From: Dave Farber <dave () farber net>
Date: Thu, 02 Jan 2003 04:12:37 -0500


------ Forwarded Message
From: Karl Auerbach <karl () cavebear com>
Reply-To: Karl Auerbach <karl () cavebear com>
Date: Wed, 01 Jan 2003 22:42:23 -0800 (PST)
To: Dave Farber <dave () farber net>
Subject: Re: [IP] 20 YEARS - ONE STANDARD: The Story of TCP/IP

On Wed, 1 Jan 2003, Dave Farber wrote:

Subject: 20 YEARS - ONE STANDARD: The Story of TCP/IP

In recognition of TCP/IP's 20th, we prepared this short history, which may
be of interest to IP readers.
Jonathan B. Spira

I believe that this "story of TCP/IP" is missing a few chapters....

In 1977, BBN used TCP for the very first time on a UNIX system.

What happened to the implementations on other platforms, particularly
things like Multics and Tenex?  And what about the early implementations
such as (I hear) by people like Yogan Dalal and the folks at the
University of Illinois (Champaign/Urbana)?

In 1978, Cert, Jon Postel (1948-1998), then Director of the University
of Southern California's Information Sciences Institute (ISI), Computer
Networks Division, and Dany Cohen, in a meeting at ISI, decided to split
TCP into two separate protocols.  The result was TCP and the Internet
Protocol (IP)....

This idea of splitting out an explicit datagram layer from early-TCP was
floating aroung for a long time before 1978.  I know that I worked on it
in the 1974/1975 period when dealing with security and encryption issues.
For example, on my website I have a photo taken on the night of December
31, 1974 when I and several others worked on some ideas about squeezing an
encryption layer above the nascent IP and below TCP. See
http://www.cavebear.com/cavebear/photos/tcpip.gif


By then, vendors such as Xerox and 3Com were getting on the TCP/IP
bandwagon, although some experts were cautioning that mainframe operating
systems from IBM and other major vendors were "too complex" for TCP/IP to
be added in a cost-effective manner.

One should not forget that there were TCP/IP capabilities for mainframes
relatively early on - talk to folks like Bob Braden and the folks from ACC
(Santa Barbara) [ACC has stood for various things throughout the years.]
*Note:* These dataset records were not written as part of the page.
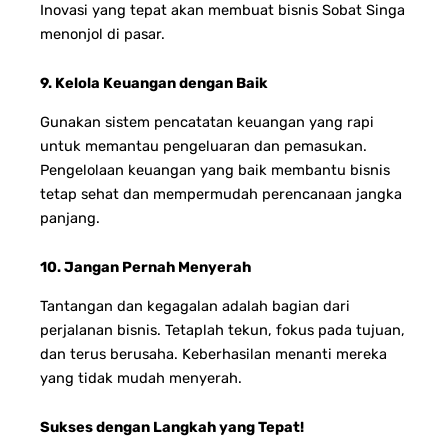
Inovasi yang tepat akan membuat bisnis Sobat Singa
menonjol di pasar.
9. Kelola Keuangan dengan Baik
Gunakan sistem pencatatan keuangan yang rapi
untuk memantau pengeluaran dan pemasukan.
Pengelolaan keuangan yang baik membantu bisnis
tetap sehat dan mempermudah perencanaan jangka
panjang.
10. Jangan Pernah Menyerah
Tantangan dan kegagalan adalah bagian dari
perjalanan bisnis. Tetaplah tekun, fokus pada tujuan,
dan terus berusaha. Keberhasilan menanti mereka
yang tidak mudah menyerah.
Sukses dengan Langkah yang Tepat!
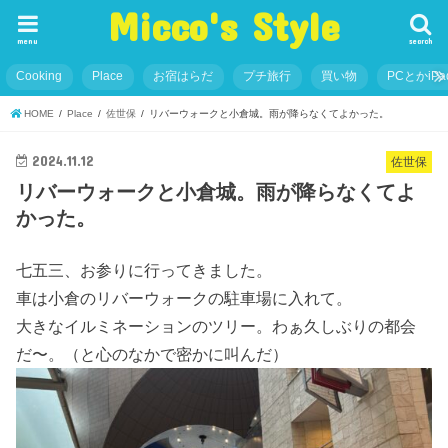
Micco's Style
menu
search
Cooking
Place
お宿はらだ
プチ旅行
買い物
PCとかiP
HOME
Place
佐世保
リバーウォークと小倉城。雨が降らなくてよかった。
2024.11.12
佐世保
リバーウォークと小倉城。雨が降らなくてよ
かった。
七五三、お参りに行ってきました。
車は小倉のリバーウォークの駐車場に入れて。
大きなイルミネーションのツリー。わぁ久しぶりの都会
だ〜。（と心のなかで密かに叫んだ）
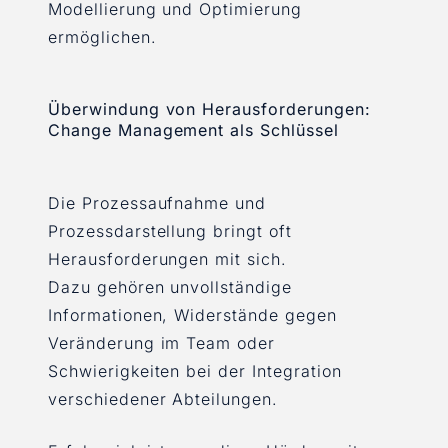
Modellierung und Optimierung
ermöglichen.
Überwindung von Herausforderungen:
Change Management als Schlüssel
Die Prozessaufnahme und
Prozessdarstellung bringt oft
Herausforderungen mit sich.
Dazu gehören unvollständige
Informationen, Widerstände gegen
Veränderung im Team oder
Schwierigkeiten bei der Integration
verschiedener Abteilungen.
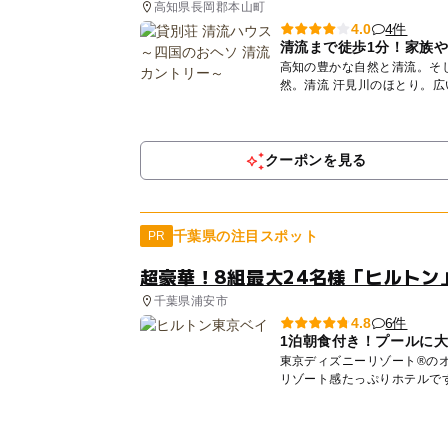
高知県長岡郡本山町
4件
4.0
清流まで徒歩1分！家族
高知の豊かな自然と清流。そして、子ど
然。清流 汗見川のほとり。
な...
クーポンを見る
千葉県の注目スポット
PR
超豪華！8組最大24名様「ヒルトン
千葉県浦安市
6件
4.8
1泊朝食付き！プールに
東京ディズニーリゾート®の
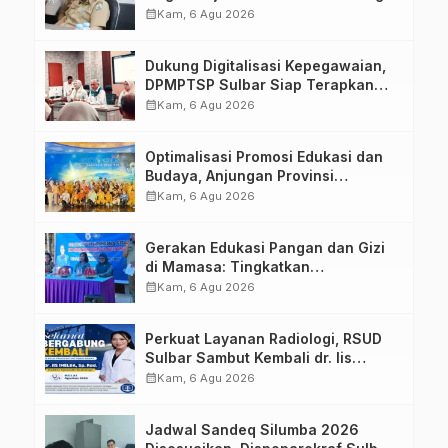
calendar_month
Kam, 6 Agu 2026
Dukung Digitalisasi Kepegawaian,
DPMPTSP Sulbar Siap Terapkan
Aplikasi FLEKSI ASN
calendar_month
Kam, 6 Agu 2026
Optimalisasi Promosi Edukasi dan
Budaya, Anjungan Provinsi
Sulawesi Barat Perkuat Kolaborasi
calendar_month
Kam, 6 Agu 2026
Strategis Bersama Sky World TMII
Gerakan Edukasi Pangan dan Gizi
di Mamasa: Tingkatkan
Pengetahuan dan Keterampilan
calendar_month
Kam, 6 Agu 2026
Keluarga dalam Pemenuhan Gizi
Perkuat Layanan Radiologi, RSUD
Sulbar Sambut Kembali dr. Iis
Imelda, Sp.Rad
calendar_month
Kam, 6 Agu 2026
Jadwal Sandeq Silumba 2026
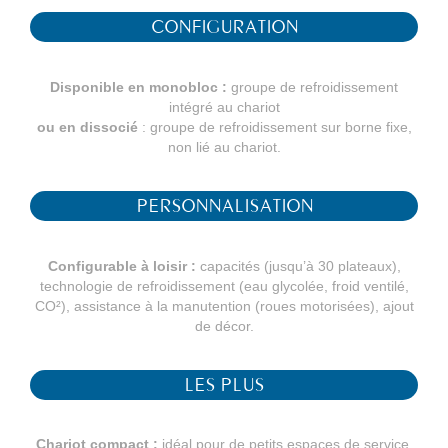
CONFIGURATION
Disponible en monobloc :
groupe de refroidissement
intégré au chariot
ou en dissocié
: groupe de refroidissement sur borne fixe,
non lié au chariot.
PERSONNALISATION
Configurable à loisir :
capacités (jusqu’à 30 plateaux),
technologie de refroidissement (eau glycolée, froid ventilé,
CO²), assistance à la manutention (roues motorisées), ajout
de décor.
LES PLUS
Chariot compact :
idéal pour de petits espaces de service.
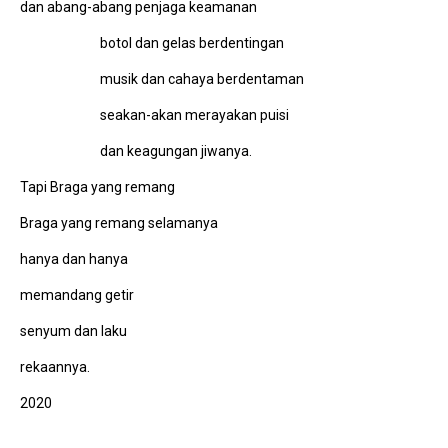
dan abang-abang penjaga keamanan
botol dan gelas berdentingan
musik dan cahaya berdentaman
seakan-akan merayakan puisi
dan keagungan jiwanya.
Tapi Braga yang remang
Braga yang remang selamanya
hanya dan hanya
memandang getir
senyum dan laku
rekaannya.
2020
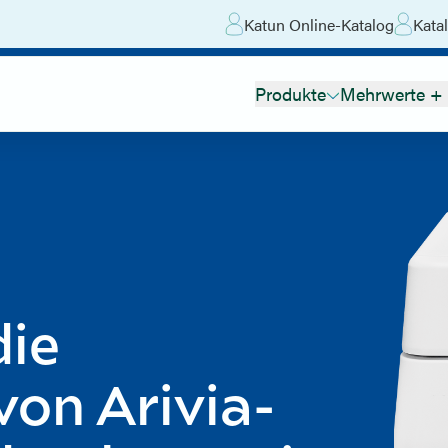
Katun Online-Katalog
Katal
Produkte
Mehrwerte + 
die
von Arivia-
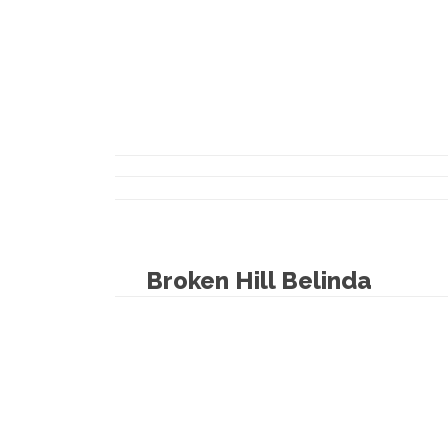
Broken Hill Belinda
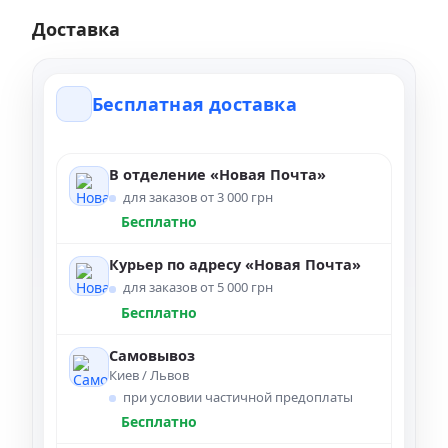
Доставка
Бесплатная доставка
В отделение «Новая Почта»
для заказов от 3 000 грн
Бесплатно
Курьер по адресу «Новая Почта»
для заказов от 5 000 грн
Бесплатно
Самовывоз
Киев / Львов
при условии частичной предоплаты
Бесплатно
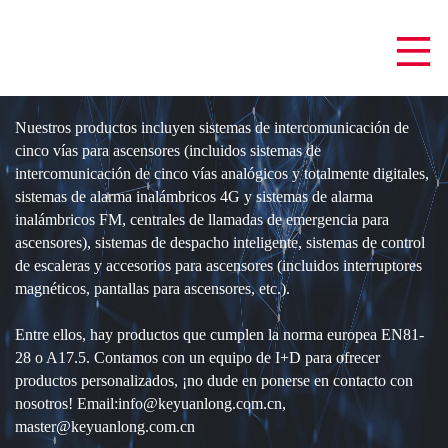
Nuestros productos incluyen sistemas de intercomunicación de
cinco vías para ascensores (incluidos sistemas de
intercomunicación de cinco vías analógicos y totalmente digitales,
sistemas de alarma inalámbricos 4G y sistemas de alarma
inalámbricos FM, centrales de llamadas de emergencia para
ascensores), sistemas de despacho inteligente, sistemas de control
de escaleras y accesorios para ascensores (incluidos interruptores
magnéticos, pantallas para ascensores, etc.).
Entre ellos, hay productos que cumplen la norma europea EN81-
28 o A17.5. Contamos con un equipo de I+D para ofrecer
productos personalizados, ¡no dude en ponerse en contacto con
nosotros! Email:info@keyuanlong.com.cn,
master@keyuanlong.com.cn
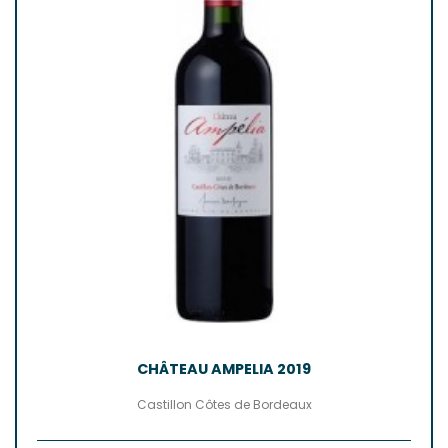
CHÂTEAU AMPELIA 2019
Castillon Côtes de Bordeaux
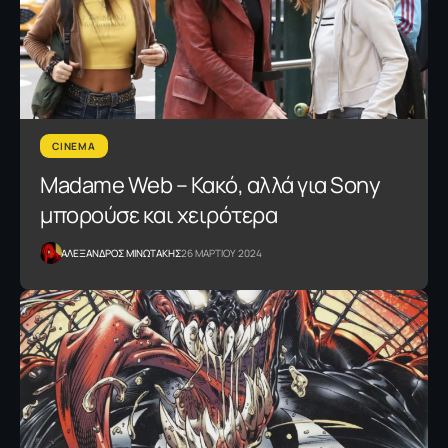
CINEMA
Madame Web – Κακό, αλλά για Sony
μπορούσε και χειρότερα
ΑΛΕΞΑΝΔΡΟΣ ΜΙΝΩΤΑΚΗΣ
26 ΜΑΡΤΙΟΥ 2024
One should not forget the work done at UC Berkeley - the BSD train - that
lead to much of the code used in the internet today.

And at the small-machine end of the scale, we should remember the work
of folks like Romkey and Bridgham at MIT under Saltzer and Clark in the
early 1980's.

Postel had a very long-term outlook for the "new" ARPANET.  He also knew
that many developers might be tempted to advance short term goals at the
cost of long-term growth.  His caution still rings true today:

     There are some very tempting shortcuts in the implementation of IP
     and TCP.  DO NOT BE TEMPTED!  Others have and they have been
     caught!

The wisdom the quoted warning still rings very true - a large number of
TCP/IP based products on the net today do not cover all the bases and, as
we see from the troubling number of sucessful penetrations, are
significantly undertested except under the most commonly occurring
conditions.  Today's systems are often vulnerable to attacks that exercise
undertested code pathways.

Indeed, my own sense is that until we improve the quality of
implementations (and retire the old implementations from service) that the
net will increasingly become a house of cards susceptable to denial of
service attacks.  Yet with the decrease in price of network equipment,
there is economic pressure on manufacturers of new equpment to minimize
needed testing and ship products as soon as they work in the lab.


The secret of the Internet's success was its adherence to standards

I disagree - if "adherence to standards" were the cause of the Internet's
sucess, we would all be communicating using ISO/OSI protocols.

The internet is a testimony to the power of iconoclastic thinking - and of
a healthy iteration of thinking and implementation on the way to a
sucessful blend of imagination and engineering.